Task to carry out: Reproduce exactly the lines from the top of the records below through the line holding "Was ist ein Scheinpraktikum?".
^^^^
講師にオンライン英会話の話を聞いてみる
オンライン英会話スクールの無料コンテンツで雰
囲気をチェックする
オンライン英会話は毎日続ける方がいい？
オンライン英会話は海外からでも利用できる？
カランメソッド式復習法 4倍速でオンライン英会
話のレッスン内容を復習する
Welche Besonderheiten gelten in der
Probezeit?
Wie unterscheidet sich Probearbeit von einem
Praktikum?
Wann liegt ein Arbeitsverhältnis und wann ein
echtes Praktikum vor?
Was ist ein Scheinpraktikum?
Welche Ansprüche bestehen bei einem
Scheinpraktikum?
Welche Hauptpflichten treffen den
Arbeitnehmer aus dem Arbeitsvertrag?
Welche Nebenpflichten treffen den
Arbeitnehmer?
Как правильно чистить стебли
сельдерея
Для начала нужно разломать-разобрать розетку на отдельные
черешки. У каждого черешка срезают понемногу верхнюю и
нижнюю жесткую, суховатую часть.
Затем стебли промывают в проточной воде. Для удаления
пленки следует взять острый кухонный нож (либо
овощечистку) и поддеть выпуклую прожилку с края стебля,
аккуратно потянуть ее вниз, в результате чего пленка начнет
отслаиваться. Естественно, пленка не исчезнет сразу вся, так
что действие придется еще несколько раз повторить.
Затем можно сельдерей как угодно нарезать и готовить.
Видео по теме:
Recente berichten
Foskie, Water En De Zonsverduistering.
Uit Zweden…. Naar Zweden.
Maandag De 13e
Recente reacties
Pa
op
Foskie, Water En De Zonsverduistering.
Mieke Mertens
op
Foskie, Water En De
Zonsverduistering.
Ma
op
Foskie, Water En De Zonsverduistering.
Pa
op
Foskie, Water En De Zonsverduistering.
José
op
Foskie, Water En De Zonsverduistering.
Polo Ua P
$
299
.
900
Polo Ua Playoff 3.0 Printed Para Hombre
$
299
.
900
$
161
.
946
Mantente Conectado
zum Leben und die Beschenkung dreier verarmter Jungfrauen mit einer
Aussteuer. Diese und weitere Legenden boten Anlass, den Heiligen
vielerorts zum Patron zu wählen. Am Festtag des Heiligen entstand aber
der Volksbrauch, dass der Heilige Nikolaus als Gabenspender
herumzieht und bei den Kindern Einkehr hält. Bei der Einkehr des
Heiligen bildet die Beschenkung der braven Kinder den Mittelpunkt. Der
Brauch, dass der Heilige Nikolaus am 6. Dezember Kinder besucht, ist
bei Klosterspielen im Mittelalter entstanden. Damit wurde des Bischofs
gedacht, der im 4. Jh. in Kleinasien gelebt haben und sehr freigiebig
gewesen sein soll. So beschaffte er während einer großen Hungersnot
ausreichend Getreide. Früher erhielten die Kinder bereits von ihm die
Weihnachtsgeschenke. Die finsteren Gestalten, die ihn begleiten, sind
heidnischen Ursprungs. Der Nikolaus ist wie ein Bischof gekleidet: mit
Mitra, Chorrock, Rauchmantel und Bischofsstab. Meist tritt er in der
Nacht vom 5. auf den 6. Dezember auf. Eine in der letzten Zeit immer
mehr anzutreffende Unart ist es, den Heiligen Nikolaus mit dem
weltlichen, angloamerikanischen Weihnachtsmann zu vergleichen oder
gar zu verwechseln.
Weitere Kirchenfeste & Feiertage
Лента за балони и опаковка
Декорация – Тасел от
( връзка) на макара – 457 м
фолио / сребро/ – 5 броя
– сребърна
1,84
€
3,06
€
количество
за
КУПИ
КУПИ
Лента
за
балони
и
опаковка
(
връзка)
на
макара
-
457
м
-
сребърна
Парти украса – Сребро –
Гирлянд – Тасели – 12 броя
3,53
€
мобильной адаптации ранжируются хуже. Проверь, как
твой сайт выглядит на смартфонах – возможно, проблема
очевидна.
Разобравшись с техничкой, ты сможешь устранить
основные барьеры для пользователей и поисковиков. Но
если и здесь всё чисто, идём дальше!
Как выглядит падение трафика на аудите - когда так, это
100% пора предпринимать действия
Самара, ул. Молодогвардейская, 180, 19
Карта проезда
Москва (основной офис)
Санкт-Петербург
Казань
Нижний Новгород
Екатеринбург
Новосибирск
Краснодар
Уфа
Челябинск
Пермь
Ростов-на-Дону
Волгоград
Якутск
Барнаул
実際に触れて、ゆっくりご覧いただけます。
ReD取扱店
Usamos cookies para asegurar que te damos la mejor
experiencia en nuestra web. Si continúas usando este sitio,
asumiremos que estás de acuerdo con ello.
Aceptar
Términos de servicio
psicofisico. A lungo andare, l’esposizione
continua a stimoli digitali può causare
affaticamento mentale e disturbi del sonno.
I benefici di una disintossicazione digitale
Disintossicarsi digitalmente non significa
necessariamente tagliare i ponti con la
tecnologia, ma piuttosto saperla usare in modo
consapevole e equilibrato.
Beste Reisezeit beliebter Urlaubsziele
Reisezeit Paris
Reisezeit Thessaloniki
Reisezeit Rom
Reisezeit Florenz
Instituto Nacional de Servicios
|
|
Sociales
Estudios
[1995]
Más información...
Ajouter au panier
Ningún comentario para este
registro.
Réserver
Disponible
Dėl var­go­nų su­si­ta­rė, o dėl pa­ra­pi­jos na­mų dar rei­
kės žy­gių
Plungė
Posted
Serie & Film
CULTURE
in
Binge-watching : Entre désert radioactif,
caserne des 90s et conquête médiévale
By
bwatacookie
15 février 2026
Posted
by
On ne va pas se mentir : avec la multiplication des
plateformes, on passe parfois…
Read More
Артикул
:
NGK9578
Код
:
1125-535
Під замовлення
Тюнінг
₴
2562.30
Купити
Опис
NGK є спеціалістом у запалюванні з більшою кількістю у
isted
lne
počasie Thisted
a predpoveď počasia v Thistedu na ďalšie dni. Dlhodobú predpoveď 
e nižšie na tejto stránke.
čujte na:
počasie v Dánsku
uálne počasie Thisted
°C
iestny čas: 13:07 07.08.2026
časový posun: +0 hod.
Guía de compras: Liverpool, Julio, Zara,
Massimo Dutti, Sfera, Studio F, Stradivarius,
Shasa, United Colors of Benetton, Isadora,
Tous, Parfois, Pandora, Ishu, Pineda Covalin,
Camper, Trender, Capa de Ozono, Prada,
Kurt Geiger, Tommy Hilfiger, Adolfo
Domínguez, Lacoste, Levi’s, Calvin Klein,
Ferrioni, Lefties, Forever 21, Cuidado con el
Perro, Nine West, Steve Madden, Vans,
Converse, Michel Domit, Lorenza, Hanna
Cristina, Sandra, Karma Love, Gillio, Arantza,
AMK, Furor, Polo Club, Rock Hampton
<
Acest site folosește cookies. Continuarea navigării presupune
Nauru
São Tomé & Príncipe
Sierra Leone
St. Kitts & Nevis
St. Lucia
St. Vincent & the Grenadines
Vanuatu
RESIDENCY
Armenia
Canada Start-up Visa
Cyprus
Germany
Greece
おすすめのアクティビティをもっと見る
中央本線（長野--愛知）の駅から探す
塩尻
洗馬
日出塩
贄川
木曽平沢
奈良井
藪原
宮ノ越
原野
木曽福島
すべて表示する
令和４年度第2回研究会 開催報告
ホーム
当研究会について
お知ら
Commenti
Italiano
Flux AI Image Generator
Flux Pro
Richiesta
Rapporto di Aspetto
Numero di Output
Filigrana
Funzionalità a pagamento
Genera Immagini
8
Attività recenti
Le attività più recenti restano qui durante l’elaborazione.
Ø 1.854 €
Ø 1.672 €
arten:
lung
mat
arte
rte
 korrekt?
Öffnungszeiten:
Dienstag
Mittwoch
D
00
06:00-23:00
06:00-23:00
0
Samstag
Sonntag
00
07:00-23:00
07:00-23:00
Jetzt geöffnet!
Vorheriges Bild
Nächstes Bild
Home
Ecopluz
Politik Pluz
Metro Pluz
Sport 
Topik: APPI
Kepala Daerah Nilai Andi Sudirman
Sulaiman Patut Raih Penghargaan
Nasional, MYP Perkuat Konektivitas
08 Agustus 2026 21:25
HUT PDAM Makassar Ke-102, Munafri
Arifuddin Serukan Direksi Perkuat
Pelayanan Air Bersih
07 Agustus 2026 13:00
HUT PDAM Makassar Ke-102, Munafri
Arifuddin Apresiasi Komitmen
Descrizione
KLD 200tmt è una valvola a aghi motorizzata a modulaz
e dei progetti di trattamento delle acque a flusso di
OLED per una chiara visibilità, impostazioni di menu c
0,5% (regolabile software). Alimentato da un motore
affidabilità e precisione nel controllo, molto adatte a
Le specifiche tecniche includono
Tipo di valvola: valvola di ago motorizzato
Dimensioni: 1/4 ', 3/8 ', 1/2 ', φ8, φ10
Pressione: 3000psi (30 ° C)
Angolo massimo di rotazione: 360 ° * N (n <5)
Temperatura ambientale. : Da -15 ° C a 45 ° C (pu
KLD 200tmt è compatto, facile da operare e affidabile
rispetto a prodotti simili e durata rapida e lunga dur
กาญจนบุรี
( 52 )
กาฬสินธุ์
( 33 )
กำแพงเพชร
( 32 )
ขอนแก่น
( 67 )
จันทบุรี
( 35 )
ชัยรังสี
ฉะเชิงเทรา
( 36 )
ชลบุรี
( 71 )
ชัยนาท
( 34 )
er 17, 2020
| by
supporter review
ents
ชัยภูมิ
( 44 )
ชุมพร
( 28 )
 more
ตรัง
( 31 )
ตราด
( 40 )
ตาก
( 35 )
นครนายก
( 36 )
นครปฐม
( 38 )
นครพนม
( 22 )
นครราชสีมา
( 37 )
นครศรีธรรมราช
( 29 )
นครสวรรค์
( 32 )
^^^^
Reply:
講師にオンライン英会話の話を聞いてみる
オンライン英会話スクールの無料コンテンツで雰
囲気をチェックする
オンライン英会話は毎日続ける方がいい？
オンライン英会話は海外からでも利用できる？
カランメソッド式復習法 4倍速でオンライン英会
話のレッスン内容を復習する
Welche Besonderheiten gelten in der
Probezeit?
Wie unterscheidet sich Probearbeit von einem
Praktikum?
Wann liegt ein Arbeitsverhältnis und wann ein
echtes Praktikum vor?
Was ist ein Scheinpraktikum?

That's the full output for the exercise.